Reading passage:
>>>

The Omzlo One device is not targeted for people who want to connect it to their car. It's for people who want to build simple Arduino networks to switch relays, turn on lights, control a garden watering system or get sensor data, all within the simplicity of the Arduino IDE. In fact, the other device I'm promoting on the Kickstarter, the Omzlo USB controller is a much better choice for a CAN bus interface: it can achieve 1Mbps if you put the appropriate firmware.

Car networks are rather small in length and you can achieve 1Mbps there in some cases, but to reach longer distances you need to decrease the bit rate. I wanted something that can reach long distances, like 100 meters (320 feet). The Omzlo One gives you an easy way to build a network of devices to reach such distances.

The ARM processor takes care of buffering packets and/or assembling several packets to build a single message, leaving much less work to the Atmel chip. While CAN bus payloads are limited to 8 bytes, the Omzlo One can transmit messages of up to 64 bytes thanks to the extra work done by the ARM. The ARM processor can also reboot the Atmega chip and launch the bootloader, which means that you can recover from situations where the Atmega is stuck, without plugging a programmer in the Omzlo One, which may be somewhere in a sealed box in your garden.

<<<

Prompt:
Reproduce the passage on the Omzlo One device word for word, in full. The records that come next are drawn from a different source than the passage.

Raw data:

>>>

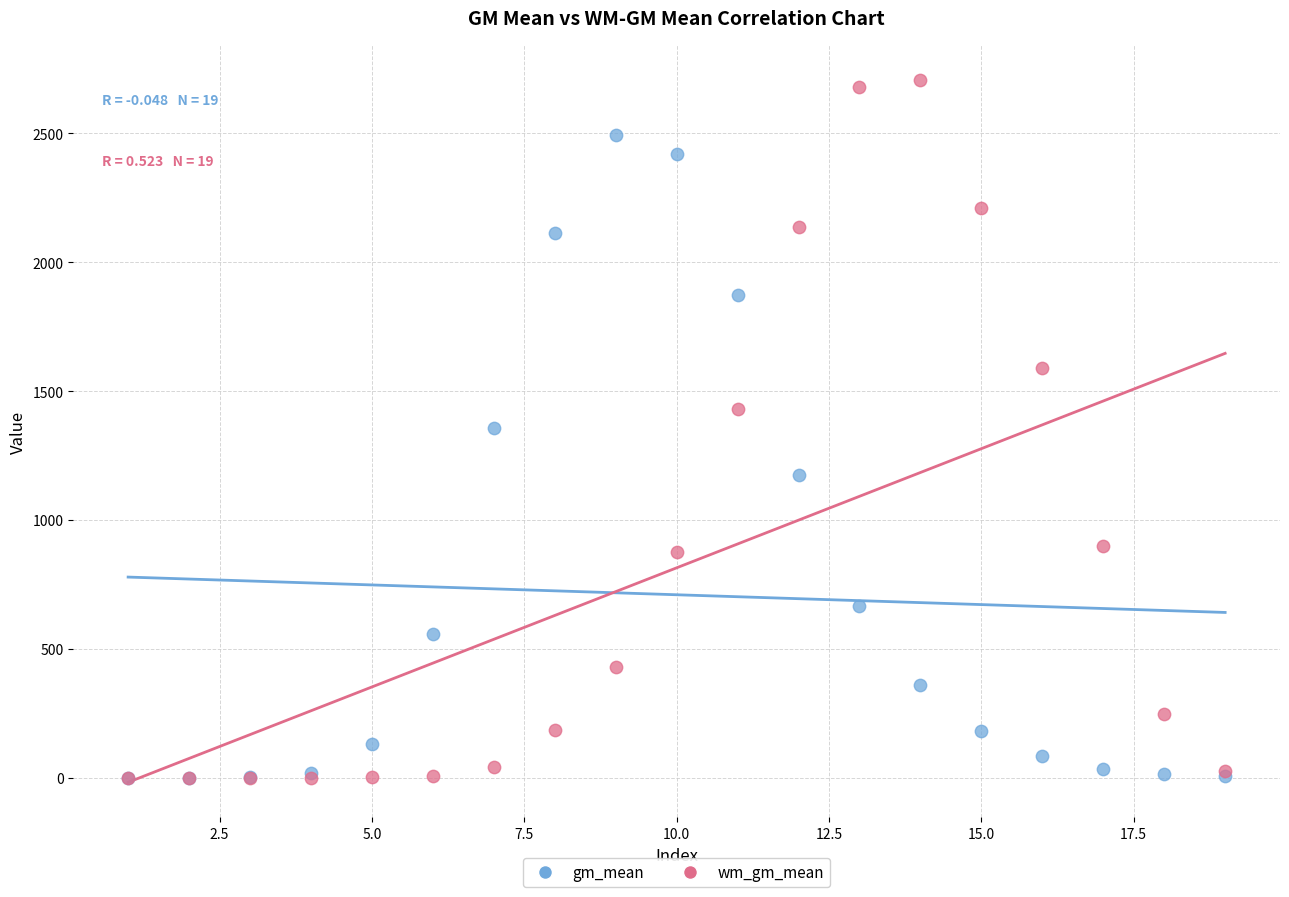

Which series has the widest spread of Y values?

wm_gm_mean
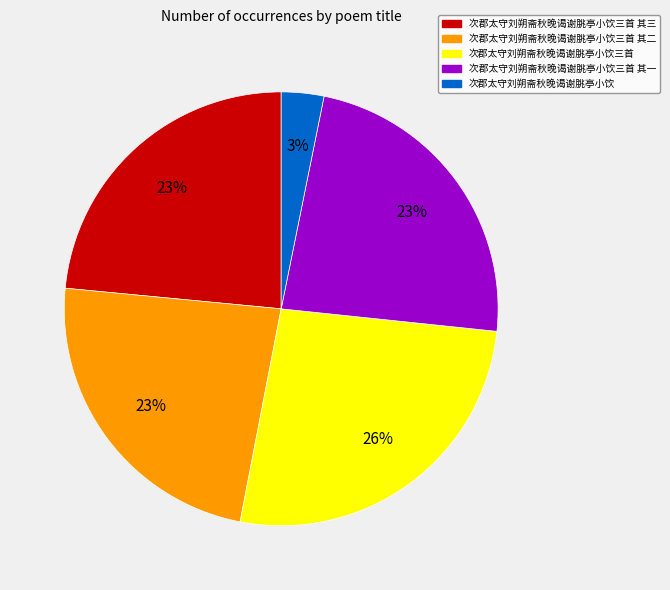

To the nearest percent, what is the difference between the largest and smallest slice percentages?

23%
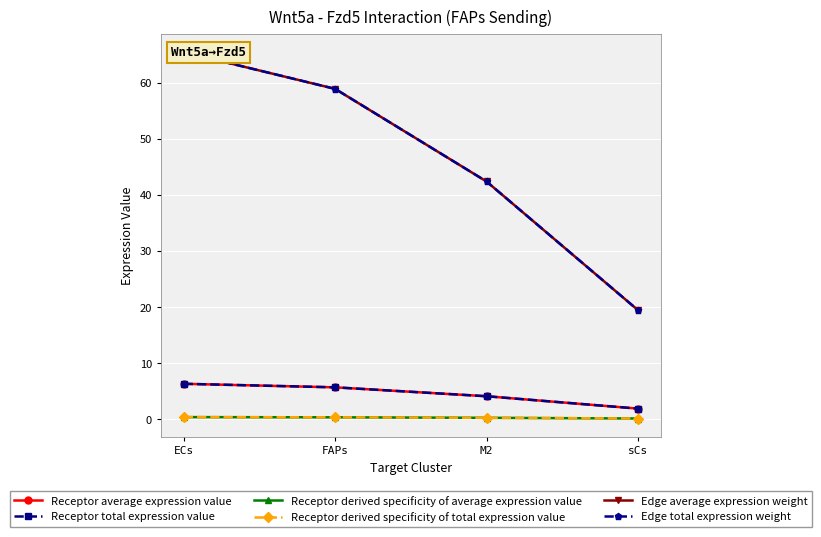

What is the label of the 1st point from the right?

sCs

<<<

Answer:
The Omzlo One device is not targeted for people who want to connect it to their car. It's for people who want to build simple Arduino networks to switch relays, turn on lights, control a garden watering system or get sensor data, all within the simplicity of the Arduino IDE. In fact, the other device I'm promoting on the Kickstarter, the Omzlo USB controller is a much better choice for a CAN bus interface: it can achieve 1Mbps if you put the appropriate firmware.

Car networks are rather small in length and you can achieve 1Mbps there in some cases, but to reach longer distances you need to decrease the bit rate. I wanted something that can reach long distances, like 100 meters (320 feet). The Omzlo One gives you an easy way to build a network of devices to reach such distances.

The ARM processor takes care of buffering packets and/or assembling several packets to build a single message, leaving much less work to the Atmel chip. While CAN bus payloads are limited to 8 bytes, the Omzlo One can transmit messages of up to 64 bytes thanks to the extra work done by the ARM. The ARM processor can also reboot the Atmega chip and launch the bootloader, which means that you can recover from situations where the Atmega is stuck, without plugging a programmer in the Omzlo One, which may be somewhere in a sealed box in your garden.